Ainsi, au détour d’un canal IRC, on découvre le message d’un reporter (probablement bidon) de la Fox, qui propose “100 bitcoins (une monnaie virtuelle qui commence à faire parler d’elle, ndlr) pour une interview avec un membre du syndicat cyber-terroriste LulzSec”. Quelques messages plus loin, c’est un (faux?) journaliste de la BBC qui fait une offre chiffrée pour essayer d’obtenir un entretien du même type.
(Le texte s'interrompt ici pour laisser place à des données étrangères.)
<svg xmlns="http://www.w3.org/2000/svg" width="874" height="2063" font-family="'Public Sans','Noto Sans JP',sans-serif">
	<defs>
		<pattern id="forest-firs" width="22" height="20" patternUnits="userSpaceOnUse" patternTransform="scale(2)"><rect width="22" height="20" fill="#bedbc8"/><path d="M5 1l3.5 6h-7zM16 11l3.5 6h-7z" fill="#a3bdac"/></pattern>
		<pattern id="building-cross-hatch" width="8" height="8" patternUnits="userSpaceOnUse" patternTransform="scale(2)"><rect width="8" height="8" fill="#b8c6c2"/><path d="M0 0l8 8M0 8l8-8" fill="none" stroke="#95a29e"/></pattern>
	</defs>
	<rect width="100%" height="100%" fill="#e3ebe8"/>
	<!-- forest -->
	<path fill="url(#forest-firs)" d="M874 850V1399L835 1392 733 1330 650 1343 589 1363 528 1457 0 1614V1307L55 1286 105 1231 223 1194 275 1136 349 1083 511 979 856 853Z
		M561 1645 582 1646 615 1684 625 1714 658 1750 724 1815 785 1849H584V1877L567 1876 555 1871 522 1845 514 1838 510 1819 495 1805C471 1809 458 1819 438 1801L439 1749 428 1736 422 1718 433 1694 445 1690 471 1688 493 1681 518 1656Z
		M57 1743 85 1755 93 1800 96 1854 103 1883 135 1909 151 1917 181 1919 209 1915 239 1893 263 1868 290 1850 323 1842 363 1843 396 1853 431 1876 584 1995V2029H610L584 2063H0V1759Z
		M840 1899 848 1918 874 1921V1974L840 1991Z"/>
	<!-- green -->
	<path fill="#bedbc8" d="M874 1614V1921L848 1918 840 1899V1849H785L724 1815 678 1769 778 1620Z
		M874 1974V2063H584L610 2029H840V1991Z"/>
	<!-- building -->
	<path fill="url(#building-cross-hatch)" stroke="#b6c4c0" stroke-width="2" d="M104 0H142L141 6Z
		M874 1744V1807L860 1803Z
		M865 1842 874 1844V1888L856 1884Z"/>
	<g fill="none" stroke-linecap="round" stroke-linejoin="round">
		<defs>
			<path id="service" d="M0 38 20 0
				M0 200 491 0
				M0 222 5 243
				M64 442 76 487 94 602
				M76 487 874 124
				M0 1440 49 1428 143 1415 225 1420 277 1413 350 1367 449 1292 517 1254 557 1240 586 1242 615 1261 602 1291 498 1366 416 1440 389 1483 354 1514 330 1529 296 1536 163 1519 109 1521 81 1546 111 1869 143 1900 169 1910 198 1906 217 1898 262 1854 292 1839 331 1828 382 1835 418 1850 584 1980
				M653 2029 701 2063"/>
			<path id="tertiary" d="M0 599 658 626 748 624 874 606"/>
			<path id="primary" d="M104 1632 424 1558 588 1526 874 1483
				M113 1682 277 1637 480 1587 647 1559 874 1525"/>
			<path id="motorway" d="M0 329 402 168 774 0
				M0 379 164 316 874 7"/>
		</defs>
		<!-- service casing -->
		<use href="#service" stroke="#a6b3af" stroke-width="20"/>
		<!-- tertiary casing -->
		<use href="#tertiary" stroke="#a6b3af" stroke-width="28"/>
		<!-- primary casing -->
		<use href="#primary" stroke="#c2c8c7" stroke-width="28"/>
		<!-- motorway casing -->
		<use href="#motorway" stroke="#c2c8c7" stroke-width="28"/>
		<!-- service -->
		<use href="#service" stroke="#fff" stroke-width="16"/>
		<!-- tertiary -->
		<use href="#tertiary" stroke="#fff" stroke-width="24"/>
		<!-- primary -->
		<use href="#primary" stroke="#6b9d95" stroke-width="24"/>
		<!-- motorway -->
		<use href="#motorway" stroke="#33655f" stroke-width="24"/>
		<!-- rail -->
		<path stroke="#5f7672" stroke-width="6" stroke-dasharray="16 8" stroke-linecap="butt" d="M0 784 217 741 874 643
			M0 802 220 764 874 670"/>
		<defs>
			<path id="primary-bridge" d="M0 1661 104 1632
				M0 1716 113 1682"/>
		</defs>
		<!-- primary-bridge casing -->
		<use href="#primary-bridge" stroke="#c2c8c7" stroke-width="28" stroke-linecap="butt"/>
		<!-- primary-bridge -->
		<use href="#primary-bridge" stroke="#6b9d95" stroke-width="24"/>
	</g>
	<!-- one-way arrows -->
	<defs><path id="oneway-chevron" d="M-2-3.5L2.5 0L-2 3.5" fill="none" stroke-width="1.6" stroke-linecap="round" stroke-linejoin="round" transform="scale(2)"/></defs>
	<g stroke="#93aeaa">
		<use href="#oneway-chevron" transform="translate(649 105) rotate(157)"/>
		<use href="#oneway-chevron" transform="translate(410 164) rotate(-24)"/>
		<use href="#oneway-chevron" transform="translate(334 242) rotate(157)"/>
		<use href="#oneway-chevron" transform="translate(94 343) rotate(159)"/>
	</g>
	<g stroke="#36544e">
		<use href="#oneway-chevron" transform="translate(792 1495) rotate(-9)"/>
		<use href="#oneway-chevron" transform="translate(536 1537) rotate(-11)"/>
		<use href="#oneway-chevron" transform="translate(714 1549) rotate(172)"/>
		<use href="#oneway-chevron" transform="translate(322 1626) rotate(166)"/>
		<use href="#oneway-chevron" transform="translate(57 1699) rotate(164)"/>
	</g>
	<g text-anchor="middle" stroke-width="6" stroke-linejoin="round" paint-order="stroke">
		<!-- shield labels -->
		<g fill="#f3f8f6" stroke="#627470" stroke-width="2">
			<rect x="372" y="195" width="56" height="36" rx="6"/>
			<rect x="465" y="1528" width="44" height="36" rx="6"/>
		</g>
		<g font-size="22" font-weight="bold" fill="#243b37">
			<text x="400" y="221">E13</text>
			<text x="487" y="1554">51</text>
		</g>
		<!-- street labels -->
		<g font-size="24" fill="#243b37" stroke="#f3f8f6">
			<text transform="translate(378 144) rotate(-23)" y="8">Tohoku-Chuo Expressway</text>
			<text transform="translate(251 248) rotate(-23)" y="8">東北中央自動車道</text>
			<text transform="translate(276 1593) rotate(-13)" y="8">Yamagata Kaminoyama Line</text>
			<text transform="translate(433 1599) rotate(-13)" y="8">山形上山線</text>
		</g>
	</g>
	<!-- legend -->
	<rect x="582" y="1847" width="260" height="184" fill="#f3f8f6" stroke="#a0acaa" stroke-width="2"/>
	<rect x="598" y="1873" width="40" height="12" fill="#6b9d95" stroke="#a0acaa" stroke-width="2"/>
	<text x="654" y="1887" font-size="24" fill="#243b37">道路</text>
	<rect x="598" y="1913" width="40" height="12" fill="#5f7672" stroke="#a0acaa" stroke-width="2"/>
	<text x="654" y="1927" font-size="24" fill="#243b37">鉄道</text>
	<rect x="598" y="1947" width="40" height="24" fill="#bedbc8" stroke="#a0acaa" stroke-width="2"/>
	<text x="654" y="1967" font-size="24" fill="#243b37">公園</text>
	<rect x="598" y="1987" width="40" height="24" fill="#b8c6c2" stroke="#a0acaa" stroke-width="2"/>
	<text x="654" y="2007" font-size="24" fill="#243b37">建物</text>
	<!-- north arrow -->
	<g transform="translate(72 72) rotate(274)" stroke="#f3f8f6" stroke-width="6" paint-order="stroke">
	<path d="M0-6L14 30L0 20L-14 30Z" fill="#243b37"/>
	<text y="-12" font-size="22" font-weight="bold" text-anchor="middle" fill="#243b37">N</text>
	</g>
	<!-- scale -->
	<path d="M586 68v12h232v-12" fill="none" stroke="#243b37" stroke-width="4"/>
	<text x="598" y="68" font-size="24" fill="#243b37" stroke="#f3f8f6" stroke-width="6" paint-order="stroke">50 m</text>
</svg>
Il se fera bannir quelques minutes plus tard.

Pour essayer de remonter le fil et de mieux comprendre l’origine de Lulz Security, direction le chan IRC d’Encyclopedia Dramatica, le Wikipedia de la culture Internet, qui consigne toutes ses manifestations, les plus virales comme les plus étranges. Sans surprise, on y trouve nulle trace d’un plan machiavélique pour désosser une multinationale cotée en bourse. Globalement, LulzSec les fait rire à gorge déployée, même si certains commencent à s’agacer de l’action systématique et indiscriminée du groupe (“si LulzBot ne se fait pas entendre, il semblerait qu’il répète le même message des millions de fois”). Mais n’est-ce pas là une manifestation ultime de la culture du trolling?

Contacté par OWNI, Lulz Security n’a pas donné suite à nos demandes d’interview. LOL.